═══ Text segment

- Directed by: Haakon Sandøy
- Written by: Haakon Sandøy
- Based on: Tarjei Vesaas's novel Brannen
- Starring: Jan Grønli Unn Vibeke Hol Bonne Gauguin Kjell Stormoen Liliane Naumik Eva von Hanno Bjarne Andersen
- Cinematography: Zygmunt Samosiuk
- Edited by: Edith Toreg
- Music by: Eyvind Solås
- Distributed by: Kommunenes filmcentral
- Release date: October 1, 1973;
- Running time: 75 minutes
- Country: Norway
- Language: Norwegian

= Brannen (film) =

Brannen (The Fire) is a Norwegian film from 1973. The film is based on Tarjei Vesaas's novel Brannen. Haakon Sandøy directed the film and Jan Grønli played the lead role. Unn Vibeke Hol played the girl in the film. Nils Vogt made his film debut in Brannen.

==Plot==
The film is about a young boy that lives alone in a modern housing complex. He has a small room with a telephone that rings more or less constantly. When he picks up the phone, he only hears a busy signal. Eventually, he flees the apartment block in panic. The boy lets himself be led by different people that appear completely unexpectedly. He gets involved in a search team looking for a young girl. When the search crew is completely exhausted after a few days, the boy finds the girl. The film has a surreal feel.

══════
═══ Dataset content

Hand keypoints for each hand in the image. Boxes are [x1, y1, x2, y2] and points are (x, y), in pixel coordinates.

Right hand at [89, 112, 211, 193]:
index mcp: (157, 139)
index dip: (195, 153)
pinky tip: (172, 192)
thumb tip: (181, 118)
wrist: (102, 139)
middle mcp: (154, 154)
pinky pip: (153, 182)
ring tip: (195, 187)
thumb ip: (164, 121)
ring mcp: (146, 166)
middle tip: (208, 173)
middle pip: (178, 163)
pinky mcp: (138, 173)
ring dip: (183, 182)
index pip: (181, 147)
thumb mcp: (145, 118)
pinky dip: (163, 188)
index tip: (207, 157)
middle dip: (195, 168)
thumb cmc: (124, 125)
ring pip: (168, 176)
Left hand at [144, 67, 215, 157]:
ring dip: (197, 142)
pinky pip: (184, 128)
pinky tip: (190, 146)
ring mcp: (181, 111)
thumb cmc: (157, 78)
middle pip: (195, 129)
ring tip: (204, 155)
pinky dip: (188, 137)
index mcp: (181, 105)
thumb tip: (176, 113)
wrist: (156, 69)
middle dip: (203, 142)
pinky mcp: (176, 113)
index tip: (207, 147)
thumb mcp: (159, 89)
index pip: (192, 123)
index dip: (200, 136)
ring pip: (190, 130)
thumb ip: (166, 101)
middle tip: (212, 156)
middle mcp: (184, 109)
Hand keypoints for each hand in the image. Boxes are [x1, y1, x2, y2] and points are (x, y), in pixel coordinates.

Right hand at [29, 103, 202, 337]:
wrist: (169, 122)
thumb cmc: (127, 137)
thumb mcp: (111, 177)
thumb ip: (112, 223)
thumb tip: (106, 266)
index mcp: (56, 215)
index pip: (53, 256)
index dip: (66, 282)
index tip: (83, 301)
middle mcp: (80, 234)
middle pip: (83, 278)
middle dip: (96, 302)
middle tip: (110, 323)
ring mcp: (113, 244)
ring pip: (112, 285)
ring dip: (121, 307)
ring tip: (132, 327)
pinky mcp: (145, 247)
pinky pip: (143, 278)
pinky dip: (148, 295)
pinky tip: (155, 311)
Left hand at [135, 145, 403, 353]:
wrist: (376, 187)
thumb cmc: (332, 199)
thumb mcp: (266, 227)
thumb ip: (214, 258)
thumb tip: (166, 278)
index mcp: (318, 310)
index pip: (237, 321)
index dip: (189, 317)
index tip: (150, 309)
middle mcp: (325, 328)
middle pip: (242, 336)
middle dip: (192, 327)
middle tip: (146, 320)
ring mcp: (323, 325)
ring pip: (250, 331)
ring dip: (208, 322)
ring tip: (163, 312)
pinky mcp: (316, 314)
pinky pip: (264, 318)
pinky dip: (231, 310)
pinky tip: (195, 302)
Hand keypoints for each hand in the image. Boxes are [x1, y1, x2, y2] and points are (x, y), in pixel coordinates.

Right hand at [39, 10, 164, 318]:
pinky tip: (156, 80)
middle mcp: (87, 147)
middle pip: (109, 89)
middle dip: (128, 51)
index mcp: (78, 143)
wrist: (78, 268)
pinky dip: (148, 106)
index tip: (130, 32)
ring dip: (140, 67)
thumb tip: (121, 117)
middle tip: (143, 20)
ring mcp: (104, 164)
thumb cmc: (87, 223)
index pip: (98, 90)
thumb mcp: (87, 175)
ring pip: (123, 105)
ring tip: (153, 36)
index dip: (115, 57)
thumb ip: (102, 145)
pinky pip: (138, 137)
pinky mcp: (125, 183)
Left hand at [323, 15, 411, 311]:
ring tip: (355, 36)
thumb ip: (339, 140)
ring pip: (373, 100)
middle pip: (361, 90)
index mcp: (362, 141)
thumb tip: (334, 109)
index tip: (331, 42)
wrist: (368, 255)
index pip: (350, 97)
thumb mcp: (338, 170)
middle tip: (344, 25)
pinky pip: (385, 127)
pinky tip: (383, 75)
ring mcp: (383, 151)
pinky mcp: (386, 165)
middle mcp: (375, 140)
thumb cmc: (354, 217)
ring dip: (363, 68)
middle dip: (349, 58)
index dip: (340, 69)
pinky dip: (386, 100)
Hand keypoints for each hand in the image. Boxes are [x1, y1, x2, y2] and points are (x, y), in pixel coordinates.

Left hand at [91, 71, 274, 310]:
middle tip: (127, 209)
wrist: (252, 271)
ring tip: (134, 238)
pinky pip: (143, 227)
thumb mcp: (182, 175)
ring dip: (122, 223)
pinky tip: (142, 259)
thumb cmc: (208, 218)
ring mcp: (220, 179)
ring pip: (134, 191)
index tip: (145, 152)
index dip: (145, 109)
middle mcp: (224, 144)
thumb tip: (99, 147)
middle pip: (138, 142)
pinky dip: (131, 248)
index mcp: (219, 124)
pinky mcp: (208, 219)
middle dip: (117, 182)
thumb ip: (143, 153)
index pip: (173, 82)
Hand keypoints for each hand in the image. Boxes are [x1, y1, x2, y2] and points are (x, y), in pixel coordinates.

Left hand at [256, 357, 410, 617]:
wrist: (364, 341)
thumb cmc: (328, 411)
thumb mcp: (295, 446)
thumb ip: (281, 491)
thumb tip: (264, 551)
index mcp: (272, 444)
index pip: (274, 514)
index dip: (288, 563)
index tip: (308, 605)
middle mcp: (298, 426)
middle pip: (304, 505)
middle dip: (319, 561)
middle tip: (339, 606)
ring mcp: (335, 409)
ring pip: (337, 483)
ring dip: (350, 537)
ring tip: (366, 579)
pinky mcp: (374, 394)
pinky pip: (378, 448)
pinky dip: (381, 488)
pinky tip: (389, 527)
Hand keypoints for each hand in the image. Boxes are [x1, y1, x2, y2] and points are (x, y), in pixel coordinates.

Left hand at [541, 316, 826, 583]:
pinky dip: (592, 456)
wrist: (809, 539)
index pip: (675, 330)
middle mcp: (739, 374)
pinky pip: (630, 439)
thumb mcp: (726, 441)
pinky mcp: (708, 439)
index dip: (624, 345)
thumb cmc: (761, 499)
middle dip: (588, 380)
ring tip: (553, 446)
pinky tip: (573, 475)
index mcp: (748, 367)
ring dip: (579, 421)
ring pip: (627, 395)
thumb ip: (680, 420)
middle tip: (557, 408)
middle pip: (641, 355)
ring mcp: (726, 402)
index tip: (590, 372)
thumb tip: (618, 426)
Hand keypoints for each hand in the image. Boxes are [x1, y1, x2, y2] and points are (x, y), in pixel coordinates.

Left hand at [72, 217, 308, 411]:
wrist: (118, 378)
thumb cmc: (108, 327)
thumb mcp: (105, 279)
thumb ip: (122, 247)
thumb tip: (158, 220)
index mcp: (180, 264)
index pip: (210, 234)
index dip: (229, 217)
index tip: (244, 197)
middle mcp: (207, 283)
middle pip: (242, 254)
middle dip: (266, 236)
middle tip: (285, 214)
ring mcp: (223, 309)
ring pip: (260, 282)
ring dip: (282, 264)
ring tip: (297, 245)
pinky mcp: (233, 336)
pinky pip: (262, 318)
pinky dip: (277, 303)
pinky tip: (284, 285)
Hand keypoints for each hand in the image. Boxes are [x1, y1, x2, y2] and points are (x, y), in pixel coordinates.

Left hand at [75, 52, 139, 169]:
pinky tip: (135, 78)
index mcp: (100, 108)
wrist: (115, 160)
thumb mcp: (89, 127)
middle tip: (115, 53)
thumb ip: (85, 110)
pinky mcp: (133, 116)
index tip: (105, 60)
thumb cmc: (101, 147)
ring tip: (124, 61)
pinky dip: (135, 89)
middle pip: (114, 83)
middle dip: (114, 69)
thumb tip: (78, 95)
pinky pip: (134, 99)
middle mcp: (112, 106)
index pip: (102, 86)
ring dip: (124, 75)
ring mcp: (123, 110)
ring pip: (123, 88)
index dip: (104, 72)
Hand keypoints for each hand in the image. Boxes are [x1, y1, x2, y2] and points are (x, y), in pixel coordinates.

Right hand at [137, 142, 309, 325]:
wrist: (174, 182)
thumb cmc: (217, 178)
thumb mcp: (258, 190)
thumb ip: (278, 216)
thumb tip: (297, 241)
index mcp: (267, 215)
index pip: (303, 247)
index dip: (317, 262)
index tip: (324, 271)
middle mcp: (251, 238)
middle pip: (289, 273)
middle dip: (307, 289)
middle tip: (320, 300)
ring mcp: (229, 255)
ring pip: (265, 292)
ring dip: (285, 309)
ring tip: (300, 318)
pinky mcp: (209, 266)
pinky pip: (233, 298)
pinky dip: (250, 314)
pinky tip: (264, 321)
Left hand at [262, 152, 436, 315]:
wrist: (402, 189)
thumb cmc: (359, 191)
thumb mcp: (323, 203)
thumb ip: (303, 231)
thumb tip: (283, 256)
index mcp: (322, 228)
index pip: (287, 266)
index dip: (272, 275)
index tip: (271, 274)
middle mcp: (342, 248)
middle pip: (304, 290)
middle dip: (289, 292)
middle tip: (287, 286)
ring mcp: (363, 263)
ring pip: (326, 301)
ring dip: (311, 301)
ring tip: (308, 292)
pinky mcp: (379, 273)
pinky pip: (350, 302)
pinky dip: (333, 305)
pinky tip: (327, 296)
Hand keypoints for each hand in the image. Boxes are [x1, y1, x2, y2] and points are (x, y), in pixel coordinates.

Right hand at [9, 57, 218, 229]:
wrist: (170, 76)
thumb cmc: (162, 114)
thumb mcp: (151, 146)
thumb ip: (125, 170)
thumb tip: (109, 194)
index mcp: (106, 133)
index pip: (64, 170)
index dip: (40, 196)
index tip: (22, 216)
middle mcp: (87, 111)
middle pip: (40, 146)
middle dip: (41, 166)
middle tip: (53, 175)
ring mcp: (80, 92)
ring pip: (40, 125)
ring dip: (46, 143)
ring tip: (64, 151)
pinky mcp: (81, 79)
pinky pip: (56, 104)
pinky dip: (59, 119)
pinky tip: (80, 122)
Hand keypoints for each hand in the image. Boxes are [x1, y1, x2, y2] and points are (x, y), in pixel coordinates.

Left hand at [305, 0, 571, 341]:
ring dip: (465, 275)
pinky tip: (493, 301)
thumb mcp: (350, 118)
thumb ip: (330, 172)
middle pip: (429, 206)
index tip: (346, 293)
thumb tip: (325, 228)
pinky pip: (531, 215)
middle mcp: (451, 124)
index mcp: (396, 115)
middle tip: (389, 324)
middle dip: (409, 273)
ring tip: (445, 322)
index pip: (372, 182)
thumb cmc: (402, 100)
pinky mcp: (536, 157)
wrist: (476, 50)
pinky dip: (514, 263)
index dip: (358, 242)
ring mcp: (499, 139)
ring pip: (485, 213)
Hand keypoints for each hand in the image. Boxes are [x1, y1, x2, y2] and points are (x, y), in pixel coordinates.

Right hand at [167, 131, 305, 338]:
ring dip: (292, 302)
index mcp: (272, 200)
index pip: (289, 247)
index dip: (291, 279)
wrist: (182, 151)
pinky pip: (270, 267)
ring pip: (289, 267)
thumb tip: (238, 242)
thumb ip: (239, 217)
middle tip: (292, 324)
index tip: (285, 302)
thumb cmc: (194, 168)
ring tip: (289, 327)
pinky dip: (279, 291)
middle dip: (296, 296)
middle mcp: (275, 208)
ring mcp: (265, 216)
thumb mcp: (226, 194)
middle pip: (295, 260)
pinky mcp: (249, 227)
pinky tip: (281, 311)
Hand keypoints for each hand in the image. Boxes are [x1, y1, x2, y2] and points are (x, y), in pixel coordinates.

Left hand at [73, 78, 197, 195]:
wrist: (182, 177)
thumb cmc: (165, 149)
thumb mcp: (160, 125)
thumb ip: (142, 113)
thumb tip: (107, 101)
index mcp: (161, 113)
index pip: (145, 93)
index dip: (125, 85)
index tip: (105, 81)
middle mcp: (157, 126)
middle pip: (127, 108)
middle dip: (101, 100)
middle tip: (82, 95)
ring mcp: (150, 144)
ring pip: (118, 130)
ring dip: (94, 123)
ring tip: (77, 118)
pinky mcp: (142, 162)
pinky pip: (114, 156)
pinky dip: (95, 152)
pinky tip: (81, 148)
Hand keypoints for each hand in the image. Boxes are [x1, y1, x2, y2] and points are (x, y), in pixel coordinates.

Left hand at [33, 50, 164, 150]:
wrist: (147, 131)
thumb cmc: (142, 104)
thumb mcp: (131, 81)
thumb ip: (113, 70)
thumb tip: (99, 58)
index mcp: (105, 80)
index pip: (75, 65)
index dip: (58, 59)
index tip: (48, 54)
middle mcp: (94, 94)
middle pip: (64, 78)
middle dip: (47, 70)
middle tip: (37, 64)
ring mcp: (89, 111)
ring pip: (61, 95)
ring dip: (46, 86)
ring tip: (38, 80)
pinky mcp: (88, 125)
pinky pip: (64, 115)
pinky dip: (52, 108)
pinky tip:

══════

◆ Brief A ◆
Answer these questions about the Brannen film article:
(i) Who handled the cinematography?
(ii) Which actor made his film debut in this film?
(iii) What does the boy hear when he picks up the phone?
◆ Brief B ◆
Copy the stretch of the Brannen film article from "Brannen (The Fire)" through "a surreal feel.".

◆ Answer space A ◆
(i) Zygmunt Samosiuk
(ii) Nils Vogt
(iii) A busy signal

◆ Answer space B ◆
Brannen (The Fire) is a Norwegian film from 1973. The film is based on Tarjei Vesaas's novel Brannen. Haakon Sandøy directed the film and Jan Grønli played the lead role. Unn Vibeke Hol played the girl in the film. Nils Vogt made his film debut in Brannen.

==Plot==
The film is about a young boy that lives alone in a modern housing complex. He has a small room with a telephone that rings more or less constantly. When he picks up the phone, he only hears a busy signal. Eventually, he flees the apartment block in panic. The boy lets himself be led by different people that appear completely unexpectedly. He gets involved in a search team looking for a young girl. When the search crew is completely exhausted after a few days, the boy finds the girl. The film has a surreal feel.